By using this multi-stage approach, your final image will be significantly smaller. You can verify this by running docker images before and after the build. The first stage’s image, with all the heavy dependencies, is discarded, and the final image only contains your Python application and its required libraries. This not only saves disk space but also reduces the attack surface, making your image more secure.

# Stage 1: The Builder
FROM python:3.10-slim-buster AS builder
WORKDIR /app
COPY requirements.txt .
RUN pip install --no-cache-dir -r requirements.txt
 
# Stage 2: The Final, Runner Image
FROM python:3.10-slim
WORKDIR /app
COPY --from=builder /usr/local/lib/python3.10/site-packages /usr/local/lib/python3.10/site-packages
COPY app.py .
CMD ["python", "app.py"]

requirements.txt flask

Why It’s a Best Practice

  1. Reduced Image Size: As you know, a smaller image is faster to download and deploy. A multi-stage build gets rid of unnecessary build tools (like compilers, development headers, or even the package manager’s cache) that are only needed to create the application but not to run it.

  2. Improved Security: This is a crucial benefit. If you include development tools or temporary files in your final image, you’re also including potential vulnerabilities. A smaller image has a smaller attack surface, as it contains only the bare minimum needed for the application to function.

  3. Cleaner Layers: Each instruction in a Dockerfile creates a new layer. A multi-stage build ensures that the final image is composed of a clean set of layers, making it easier to manage and cache.


How to Know What to Copy

The general rule is to copy the dependencies and the application code.

In the case of your Python app, the pip install command places all the installed libraries into a specific directory within the base image. You need to identify that location and copy it over to the final stage.

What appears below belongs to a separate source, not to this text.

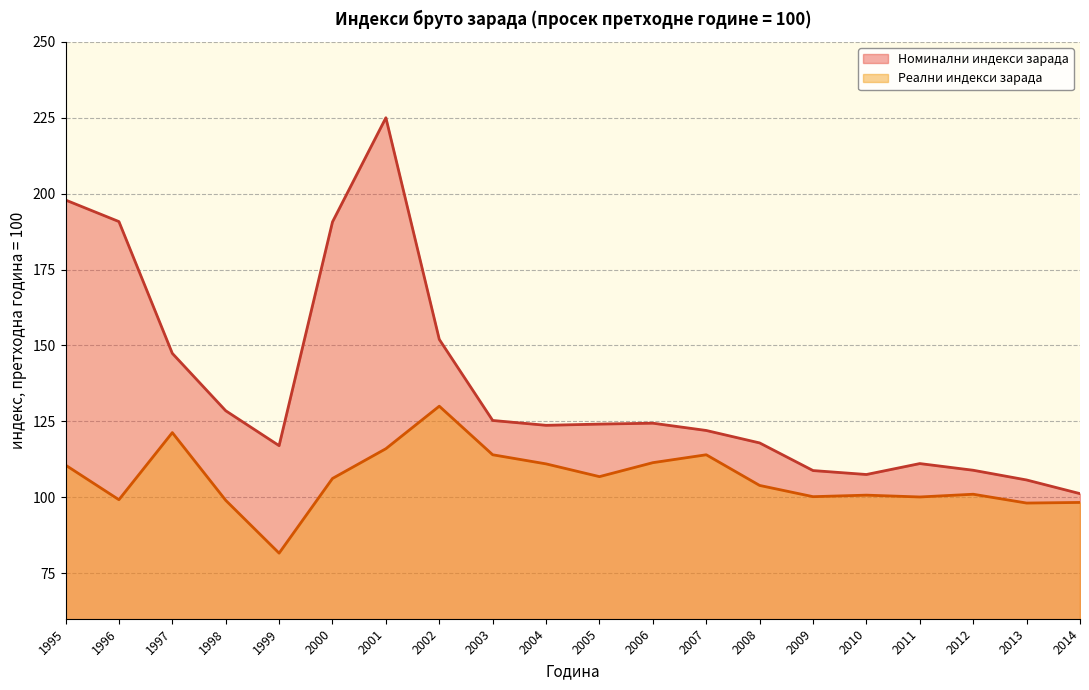

Reading left to right, list all the values displayed in this chart.

Номинални индекси зарада: 197.9	190.8	147.4	128.5	117.0	190.7	225.0	152.0	125.3	123.7	124.1	124.4	122.0	117.9	108.8	107.5	111.1	108.9	105.7	101.2
Реални индекси зарада: 110.6	99.2	121.3	99.0	81.6	106.2	116.0	130.0	114.0	111.0	106.8	111.4	114.0	103.9	100.2	100.7	100.1	101.0	98.1	98.3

  • The RUN pip install command in your builder stage places the packages in /usr/local/lib/python3.10/site-packages.

  • The COPY --from=builder /usr/local/lib/python3.10/site-packages /usr/local/lib/python3.10/site-packages command simply moves that folder, with all its contents, to the same location in the smaller, final image.

The same logic applies to other languages. For example, with a Node.js app, you’d copy the node_modules folder. For a Go application, you would copy the single compiled binary file. You are essentially copying the “final product” from the build stage to the final stage.